Problem:
Your answer must be the exact lines below, starting with the line with "De acuerdo con" and going on through the line with "Period داهل البريماف", both included, with no pictures.

[Dataset entries]
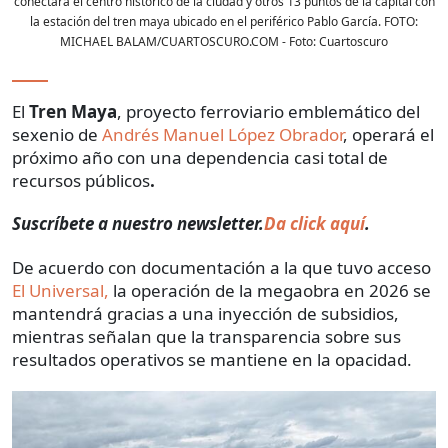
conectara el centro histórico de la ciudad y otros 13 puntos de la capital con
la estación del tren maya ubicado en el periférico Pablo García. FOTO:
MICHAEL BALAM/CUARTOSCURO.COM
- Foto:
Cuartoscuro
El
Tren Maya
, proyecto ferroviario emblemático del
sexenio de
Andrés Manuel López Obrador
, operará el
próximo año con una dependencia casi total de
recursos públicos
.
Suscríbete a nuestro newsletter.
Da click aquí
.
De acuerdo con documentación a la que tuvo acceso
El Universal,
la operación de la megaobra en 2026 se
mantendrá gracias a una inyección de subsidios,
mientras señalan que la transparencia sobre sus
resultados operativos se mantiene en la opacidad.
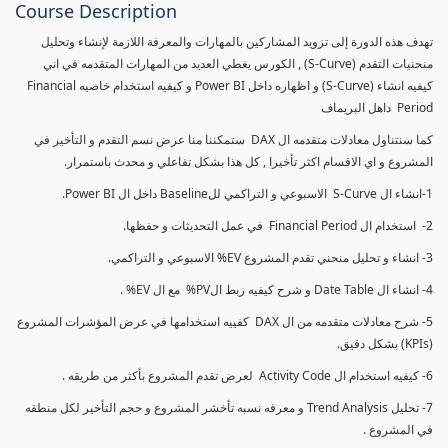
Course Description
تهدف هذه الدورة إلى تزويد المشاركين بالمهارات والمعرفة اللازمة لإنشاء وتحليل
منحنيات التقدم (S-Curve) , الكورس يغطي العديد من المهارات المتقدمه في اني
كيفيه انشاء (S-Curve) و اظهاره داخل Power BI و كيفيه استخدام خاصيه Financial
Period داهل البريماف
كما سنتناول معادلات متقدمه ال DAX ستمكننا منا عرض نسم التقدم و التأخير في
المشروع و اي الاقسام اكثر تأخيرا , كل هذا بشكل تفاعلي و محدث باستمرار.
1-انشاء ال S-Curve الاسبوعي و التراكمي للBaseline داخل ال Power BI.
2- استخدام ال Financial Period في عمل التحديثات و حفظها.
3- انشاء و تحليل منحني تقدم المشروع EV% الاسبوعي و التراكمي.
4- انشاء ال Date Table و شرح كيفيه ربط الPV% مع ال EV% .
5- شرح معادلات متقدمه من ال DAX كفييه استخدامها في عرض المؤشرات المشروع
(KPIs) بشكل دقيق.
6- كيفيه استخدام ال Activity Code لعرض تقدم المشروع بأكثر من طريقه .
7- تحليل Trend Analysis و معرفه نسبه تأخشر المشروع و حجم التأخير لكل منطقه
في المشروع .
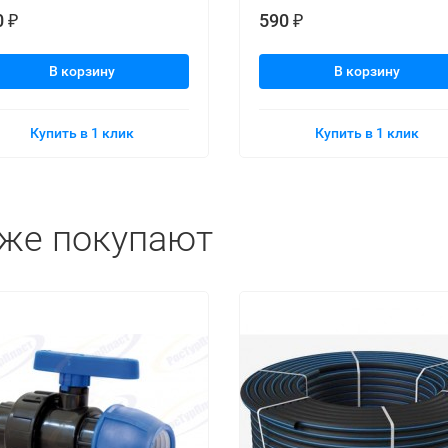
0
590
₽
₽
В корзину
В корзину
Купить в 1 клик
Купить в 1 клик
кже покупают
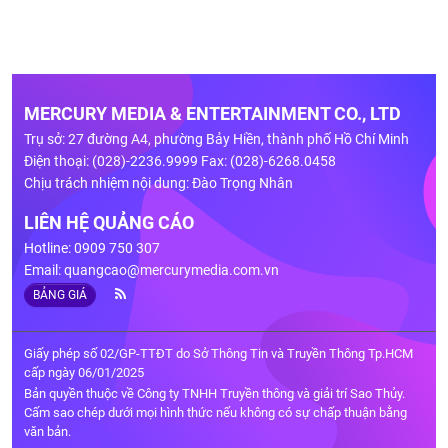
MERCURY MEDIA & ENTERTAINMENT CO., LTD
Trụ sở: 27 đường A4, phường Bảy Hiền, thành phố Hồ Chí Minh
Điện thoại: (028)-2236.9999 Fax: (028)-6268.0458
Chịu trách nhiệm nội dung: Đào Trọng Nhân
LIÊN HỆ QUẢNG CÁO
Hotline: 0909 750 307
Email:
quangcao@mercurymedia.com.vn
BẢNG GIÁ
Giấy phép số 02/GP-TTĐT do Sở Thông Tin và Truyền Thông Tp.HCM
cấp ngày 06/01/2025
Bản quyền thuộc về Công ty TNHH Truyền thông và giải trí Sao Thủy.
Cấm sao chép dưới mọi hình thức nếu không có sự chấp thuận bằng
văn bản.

Solution for this task:
De acuerdo con documentación a la que tuvo acceso
El Universal,
la operación de la megaobra en 2026 se
mantendrá gracias a una inyección de subsidios,
mientras señalan que la transparencia sobre sus
resultados operativos se mantiene en la opacidad.
Course Description
تهدف هذه الدورة إلى تزويد المشاركين بالمهارات والمعرفة اللازمة لإنشاء وتحليل
منحنيات التقدم (S-Curve) , الكورس يغطي العديد من المهارات المتقدمه في اني
كيفيه انشاء (S-Curve) و اظهاره داخل Power BI و كيفيه استخدام خاصيه Financial
Period داهل البريماف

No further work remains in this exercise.